No bloco dos filmes escolhidos para composição da Mostra Brasília, sucesso no Festival de Cinema desde a edição realizada em 1996, estão filmes assinados por Péterson Pain, Dácia Ibiapina, Edson Fogaça e o veterano Jorge Bodanzky. No processo de escolha, foram analisados 79 curtas e 23 longas. Um dos destaques, no ano em que Brasília completou 60 anos, deve ser Delfini Brasília, olhar operário, documentário de Maria do Socorro Madeira que contempla vida simples e a obra monumental de um dos construtores da capital.

Autor de filmes que cercaram personalidades como Juscelino Kubitschek, Glauber Rocha e Tancredo Neves, o cineasta Silvio Tendler, à frente da curadoria e da direção artística do 53º Festival de Brasília do Cinema Brasileiro, estruturou uma seleção de produções politizadas e com forte traçado cultural, como se nota na lista de 30 filmes ordenados para o evento que ocorrerá entre 15 e 20 de dezembro. A festa, dada a pandemia, em 2020, será on-line, com títulos exibidos no Canal Brasil e pelo streaming do Brasil Play.
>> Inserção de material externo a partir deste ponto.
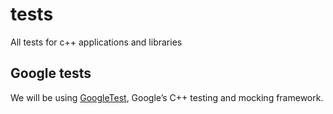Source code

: # tests

 All tests for c++ applications and libraries

 ## Google tests

 We will be using [GoogleTest], Google’s C++ testing and mocking framework.



 [GoogleTest]: https://google.github.io/googletest/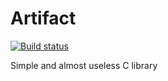# Artifact

[![Build status](https://ci.appveyor.com/api/projects/status/t06oyfug07ch9u9b/branch/master?svg=true)](https://ci.appveyor.com/project/evpobr/artifact/branch/master)

Simple and almost useless C library

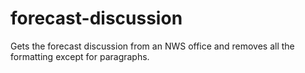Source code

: # forecast-discussion
Gets the forecast discussion from an NWS office and removes all the formatting except for paragraphs.
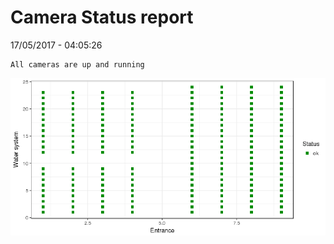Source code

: Camera Status report
================
17/05/2017 - 04:05:26

    All cameras are up and running

![](camreport_files/figure-markdown_github/unnamed-chunk-2-1.png)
Entre os filmes de longa-metragem, na seleção presidida pelo diretor André Luiz Oliveira, desponta apenas uma ficção: Longe do paraíso (do veterano Orlando Senna).No filme, um pistoleiro tenta se desvencilhar da morte. Todas as outras cinco produções na disputa pelo prêmio Candango são documentários. Os temas são variados e alcançam homenagens a personalidades das artes no Brasil, caso de Ivan, o Terrível (de Mario Abbade), que cerca o mestre do terror Ivan Cardoso, e A luz de Mário Carneiro, obra de Betse de Paula que examina as criações do diretor de fotografia associado ao Cinema Novo.
O famoso protagonista da obra literária de Mario de Andrade ganha um estudo em Por onde anda Makunaima?, conduzido por Rodrigo Séllos e roteirizado pela ex-repórter do Correio Juliana Colares; outro diretor que estará na disputa pelos troféus Candango. Noutra esfera temática, a região do assentamento urbano mineiro chamado Eliana Silva é decifrada, em período pré-eleitoral, pelas lentes da dupla Aiano Bemfica e Pedro Maia de Brito, no longa Entre nós talvez estejam multidões. Também integrante da lista dos longas, o filme de Natara Ney Espero que esta te encontre e que estejas bem exalta a ação do tempo e das memórias num relacionamento amoroso.
Na categoria de curtas-metragens de um universo de 463 inscritos, 12 foram selecionados. Filmes como Quanto pesa, Inabitável e Vitória, respectivamente, trarão de volta diretores presentes em Brasília em outras ocasiões do evento, casos do maranhense Breno Nina (premiado ator do longa brasiliense O último Cine Drive-in), dos pernambucanos Matheus Faria e Enock Carvalho, e do mineiro Ricardo Alves Jr. A categoria, mais aberta a ficções, terá ainda documentários como A morte branca do feiticeiro negro e À beira do planeta mainha soprou a gente.
No bloco dos filmes escolhidos para composição da Mostra Brasília, sucesso no Festival de Cinema desde a edição realizada em 1996, estão filmes assinados por Péterson Pain, Dácia Ibiapina, Edson Fogaça e o veterano Jorge Bodanzky. No processo de escolha, foram analisados 79 curtas e 23 longas. Um dos destaques, no ano em que Brasília completou 60 anos, deve ser Delfini Brasília, olhar operário, documentário de Maria do Socorro Madeira que contempla vida simples e a obra monumental de um dos construtores da capital.